Russia's overproduction is partly a measurement problem. Output estimates for Russian crude vary by 100–200K bbl/d depending on the methodology, and the Kremlin's incentive to publish accurate numbers is limited. Soft overproduction is tolerated by Riyadh because challenging Moscow directly would fracture the OPEC+ coalition.
Sanctions rerouting via India and China has complicated tracking. Russia's effective production is assessed through tanker flows rather than official statements.
The UAE's compliance picture is complicated by a 300K bbl/d capacity-related baseline uplift agreed in 2024, which raised its effective quota. Abu Dhabi has been pushing for higher production allowances for years, citing significant capacity investment at ADNOC. Some of what appears as overproduction is contested as legitimate against the raised baseline.
ADNOC is targeting 5M bbl/d capacity by 2025 — a level that fundamentally cannot be accommodated within any realistic OPEC+ quota allocation, creating an inherent long-term tension.
No sanctions mechanism — why the cartel has no teeth
OPEC has no formal mechanism for sanctioning countries that chronically overproduce. This is not an oversight — it is a structural feature of a voluntary agreement between sovereign states. The only enforcement tool available to Saudi Arabia, which acts as the de facto enforcer, is the threat to flood the market with its own production, collapsing prices and making everyone's overproduction worthless. Saudi Arabia used this nuclear option briefly in 2020 against Russia; the resulting price collapse lasted weeks before a deal was struck.

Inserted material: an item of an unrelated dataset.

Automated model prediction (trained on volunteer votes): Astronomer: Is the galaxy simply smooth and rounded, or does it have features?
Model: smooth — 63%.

The acceleration of the voluntary cut unwind in 2025 — moving four times faster than originally planned — was the next level down from this nuclear option. Riyadh essentially told overproducers: if you insist on flooding the market, we will too, and we can sustain lower prices longer than you can. It worked briefly. Iraq complied in April and May. Kazakhstan promised compensation plans. The effect faded by summer.

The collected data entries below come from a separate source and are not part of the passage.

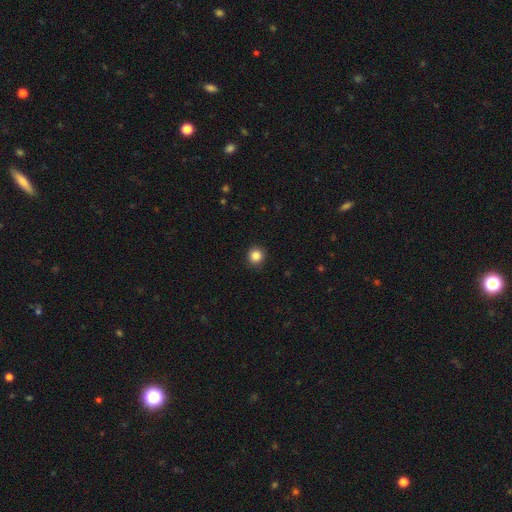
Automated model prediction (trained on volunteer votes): Q: Smooth or featured?
A: smooth (86%); runner-up: star or artifact (11%)
Q: How rounded?
A: round (93%); runner-up: in between (6%)
Q: Merging?
A: none (92%); runner-up: minor disturbance (6%)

The deeper problem is that OPEC+'s cohesion depends on all major members having aligned incentives around price stability. Those incentives are diverging. Countries with large reserves and long time horizons (Saudi Arabia, UAE) want prices stable at a level that maximises long-term revenue. Countries with fiscal crises and high production costs (Iraq, Venezuela) need to maximise current output. Countries with IOC-operated fields (Kazakhstan) cannot throttle production without damaging investor relationships. The coalition is under structural stress that monthly compliance numbers understate.